How to find the missing number without using arrays?

Sum of all numbers from 0 to n is

n(a1+an)/2 = (in your case a1 = 0 and an = n+1) n*(n+1)/2

so the missing number is n*(n+1)/2 - (sum of input numbers after the length)

#include <stdio.h>
#include <stdlib.h>
int main(int argc, char* v[]) {
 int length;
 int i = 0;
 int sum = 0;
 scanf_s("%d", &length);
 // calculate arithmetic series sum
 auto series_sum = ((length + 1) * (length)) / 2;
 while (i < length)
 {
 int next;
 scanf_s("%d", &next);
 sum += next;
 ++i;
 }
 printf("missing num is %d ", series_sum - sum);
}

You have n number of integers to be scanned. Use mathematical equation to calculate the sum of first n+1 natural numbers. Then run a loop for n times and then run a loop to add all the n numbers scanned. Then subtract this sum with the sum of n+1 natural number. Result will be the missing number.
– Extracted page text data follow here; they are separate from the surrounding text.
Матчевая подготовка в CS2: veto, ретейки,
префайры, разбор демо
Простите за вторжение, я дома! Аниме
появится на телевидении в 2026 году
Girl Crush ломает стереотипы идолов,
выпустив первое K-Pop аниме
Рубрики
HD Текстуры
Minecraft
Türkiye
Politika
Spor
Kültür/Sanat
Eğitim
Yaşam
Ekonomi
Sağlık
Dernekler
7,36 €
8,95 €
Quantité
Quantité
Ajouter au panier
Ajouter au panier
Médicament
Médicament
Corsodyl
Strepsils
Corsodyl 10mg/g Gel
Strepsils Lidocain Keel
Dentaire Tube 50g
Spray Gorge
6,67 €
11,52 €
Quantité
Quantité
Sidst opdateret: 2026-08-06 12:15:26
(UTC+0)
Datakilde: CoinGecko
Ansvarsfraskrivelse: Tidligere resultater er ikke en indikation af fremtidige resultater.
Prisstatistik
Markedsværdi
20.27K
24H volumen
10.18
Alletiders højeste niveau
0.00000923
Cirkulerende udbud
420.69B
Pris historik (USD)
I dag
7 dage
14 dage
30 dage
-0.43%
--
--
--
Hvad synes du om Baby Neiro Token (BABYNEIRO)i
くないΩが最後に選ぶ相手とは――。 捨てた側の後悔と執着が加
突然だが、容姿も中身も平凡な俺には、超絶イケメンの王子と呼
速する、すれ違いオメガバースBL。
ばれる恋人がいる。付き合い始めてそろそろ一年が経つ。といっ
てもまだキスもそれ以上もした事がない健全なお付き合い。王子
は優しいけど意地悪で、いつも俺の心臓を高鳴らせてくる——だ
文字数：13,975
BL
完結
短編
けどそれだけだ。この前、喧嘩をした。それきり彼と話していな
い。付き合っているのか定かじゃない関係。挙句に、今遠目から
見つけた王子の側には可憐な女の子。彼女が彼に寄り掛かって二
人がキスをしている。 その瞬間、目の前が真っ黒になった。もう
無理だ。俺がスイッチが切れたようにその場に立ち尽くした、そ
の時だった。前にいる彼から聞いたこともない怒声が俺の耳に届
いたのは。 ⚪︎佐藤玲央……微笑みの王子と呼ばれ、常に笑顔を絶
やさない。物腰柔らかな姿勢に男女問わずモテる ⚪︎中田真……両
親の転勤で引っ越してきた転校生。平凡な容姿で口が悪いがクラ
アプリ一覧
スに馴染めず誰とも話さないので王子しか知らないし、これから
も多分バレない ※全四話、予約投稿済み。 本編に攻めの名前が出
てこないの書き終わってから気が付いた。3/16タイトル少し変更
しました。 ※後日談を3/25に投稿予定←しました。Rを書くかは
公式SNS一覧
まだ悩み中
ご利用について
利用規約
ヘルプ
The calculation from the question is also correct and can be made to work with a few modifications.

#include <stdio.h>
#include <stdlib.h>
int main (int argc, char *v[]) {
 int length;
 int num; 
 // printf("enter maximum number: ");
 scanf("%d", &length);
 int goal=length;
 int i;
 for(i=0; i!=length; i++){
 // printf("number[%d]: ", i);
 if(scanf("%d", &num) != 1) { 
 fprintf(stderr, "invalid input\n");
 return 1;
 }
 if((num < 0) || (num > length)) {
 fprintf(stderr, "invalid number %d\n", num);
 return 2;
 }
 goal=goal+i-num;
 };
 // printf("missing number: ");
 printf("%d\n", goal);
 return 0;
}